**YOUR ASSIGNMENT**.
Copy out each line of the material in which the word "href" can be found.

**DATA SUPPLIED**.
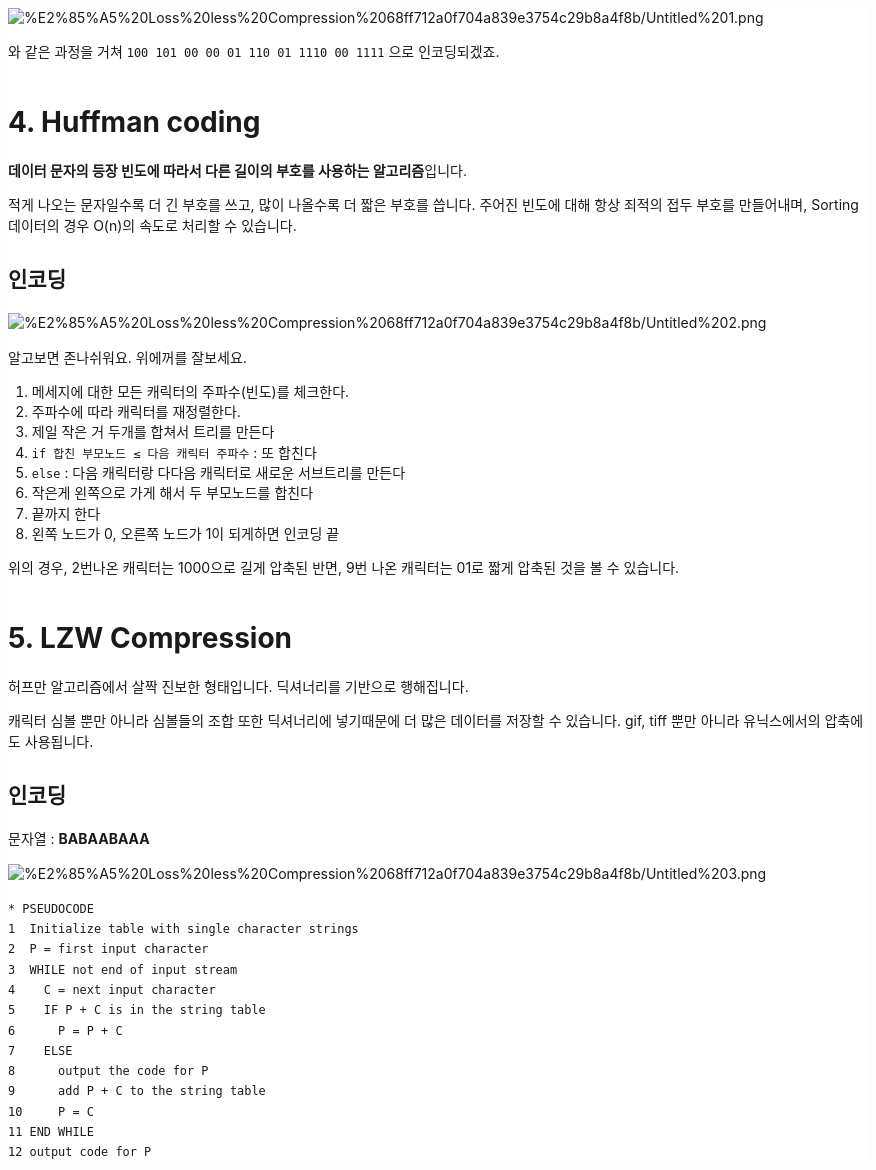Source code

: ![%E2%85%A5%20Loss%20less%20Compression%2068ff712a0f704a839e3754c29b8a4f8b/Untitled%201.png](%E2%85%A5%20Loss%20less%20Compression%2068ff712a0f704a839e3754c29b8a4f8b/Untitled%201.png)

와 같은 과정을 거쳐 `100 101 00 00 01 110 01 1110 00 1111` 으로 인코딩되겠죠.

# 4. Huffman coding

**데이터 문자의 등장 빈도에 따라서 다른 길이의 부호를 사용하는 알고리즘**입니다.

적게 나오는 문자일수록 더 긴 부호를 쓰고, 많이 나올수록 더 짧은 부호를 씁니다. 주어진 빈도에 대해 항상 죄적의 접두 부호를 만들어내며, Sorting 데이터의 경우 O(n)의 속도로 처리할 수 있습니다.

## 인코딩

![%E2%85%A5%20Loss%20less%20Compression%2068ff712a0f704a839e3754c29b8a4f8b/Untitled%202.png](%E2%85%A5%20Loss%20less%20Compression%2068ff712a0f704a839e3754c29b8a4f8b/Untitled%202.png)

알고보면 존나쉬워요. 위에꺼를 잘보세요.

1. 메세지에 대한 모든 캐릭터의 주파수(빈도)를 체크한다.
2. 주파수에 따라 캐릭터를 재정렬한다.
3. 제일 작은 거 두개를 합쳐서 트리를 만든다
4. `if 합친 부모노드 ≤ 다음 캐릭터 주파수` : 또 합친다
5. `else` : 다음 캐릭터랑 다다음 캐릭터로 새로운 서브트리를 만든다
6. 작은게 왼쪽으로 가게 해서 두 부모노드를 합친다
7. 끝까지 한다
8. 왼쪽 노드가 0, 오른쪽 노드가 1이 되게하면 인코딩 끝

위의 경우, 2번나온 캐릭터는 1000으로 길게 압축된 반면, 9번 나온 캐릭터는 01로 짧게 압축된 것을 볼 수 있습니다.

# 5. LZW Compression

허프만 알고리즘에서 살짝 진보한 형태입니다. 딕셔너리를 기반으로 행해집니다.

캐릭터 심볼 뿐만 아니라 심볼들의 조합 또한 딕셔너리에 넣기때문에 더 많은 데이터를 저장할 수 있습니다. gif, tiff 뿐만 아니라 유닉스에서의 압축에도 사용됩니다.

## 인코딩

문자열 : **BABAABAAA**

![%E2%85%A5%20Loss%20less%20Compression%2068ff712a0f704a839e3754c29b8a4f8b/Untitled%203.png](%E2%85%A5%20Loss%20less%20Compression%2068ff712a0f704a839e3754c29b8a4f8b/Untitled%203.png)

```markup
* PSEUDOCODE 
1  Initialize table with single character strings 
2  P = first input character 
3  WHILE not end of input stream 
4    C = next input character 
5    IF P + C is in the string table 
6      P = P + C 
7    ELSE 
8      output the code for P 
9      add P + C to the string table 
10     P = C
11 END WHILE
12 output code for P
```
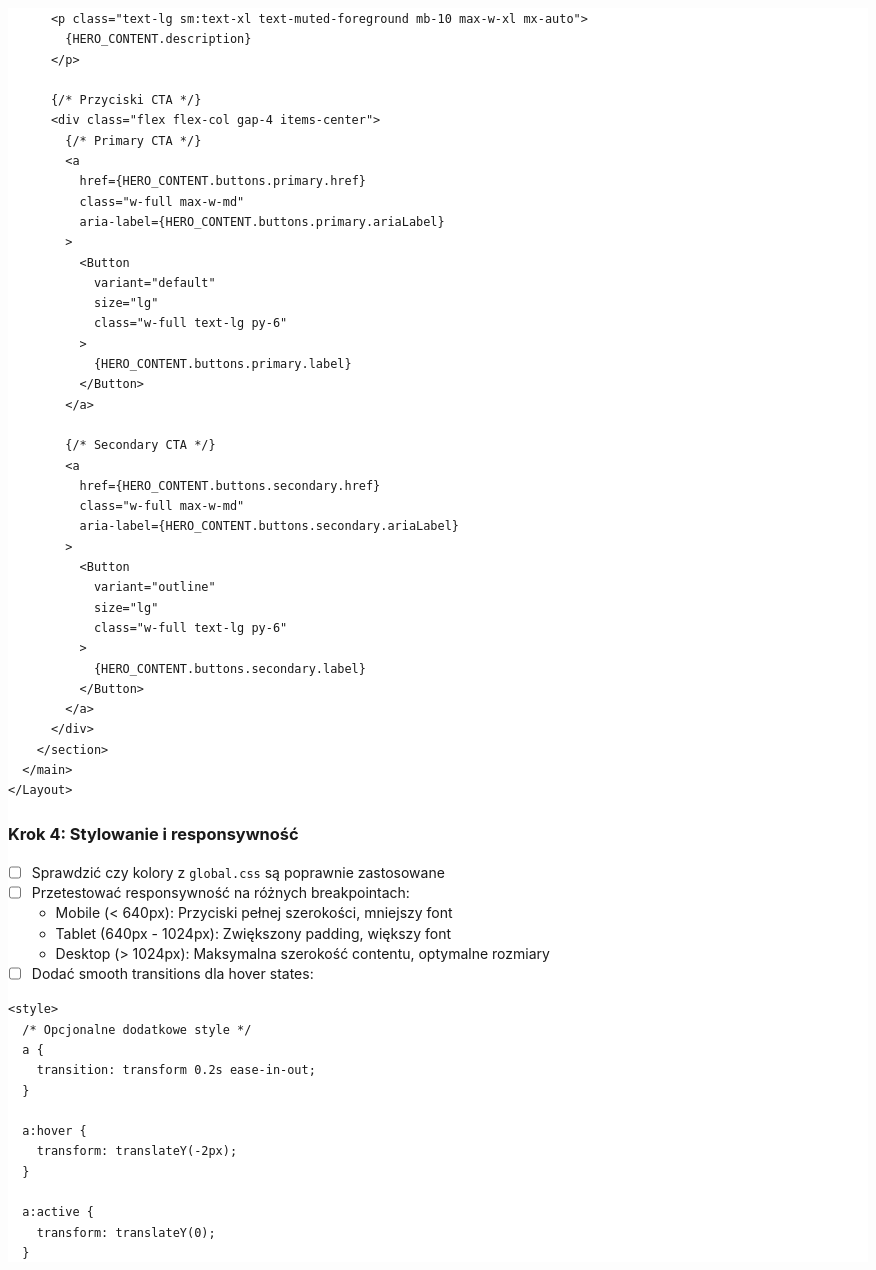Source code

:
 ```astro
      <p class="text-lg sm:text-xl text-muted-foreground mb-10 max-w-xl mx-auto">
        {HERO_CONTENT.description}
      </p>

      {/* Przyciski CTA */}
      <div class="flex flex-col gap-4 items-center">
        {/* Primary CTA */}
        <a 
          href={HERO_CONTENT.buttons.primary.href}
          class="w-full max-w-md"
          aria-label={HERO_CONTENT.buttons.primary.ariaLabel}
        >
          <Button 
            variant="default" 
            size="lg"
            class="w-full text-lg py-6"
          >
            {HERO_CONTENT.buttons.primary.label}
          </Button>
        </a>

        {/* Secondary CTA */}
        <a 
          href={HERO_CONTENT.buttons.secondary.href}
          class="w-full max-w-md"
          aria-label={HERO_CONTENT.buttons.secondary.ariaLabel}
        >
          <Button 
            variant="outline" 
            size="lg"
            class="w-full text-lg py-6"
          >
            {HERO_CONTENT.buttons.secondary.label}
          </Button>
        </a>
      </div>
    </section>
  </main>
</Layout>
```

### Krok 4: Stylowanie i responsywność
- [ ] Sprawdzić czy kolory z `global.css` są poprawnie zastosowane
- [ ] Przetestować responsywność na różnych breakpointach:
  - Mobile (< 640px): Przyciski pełnej szerokości, mniejszy font
  - Tablet (640px - 1024px): Zwiększony padding, większy font
  - Desktop (> 1024px): Maksymalna szerokość contentu, optymalne rozmiary
- [ ] Dodać smooth transitions dla hover states:

```astro
<style>
  /* Opcjonalne dodatkowe style */
  a {
    transition: transform 0.2s ease-in-out;
  }
  
  a:hover {
    transform: translateY(-2px);
  }
  
  a:active {
    transform: translateY(0);
  }
```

**EXPECTED ANSWER**.
          href={HERO_CONTENT.buttons.primary.href}
          href={HERO_CONTENT.buttons.secondary.href}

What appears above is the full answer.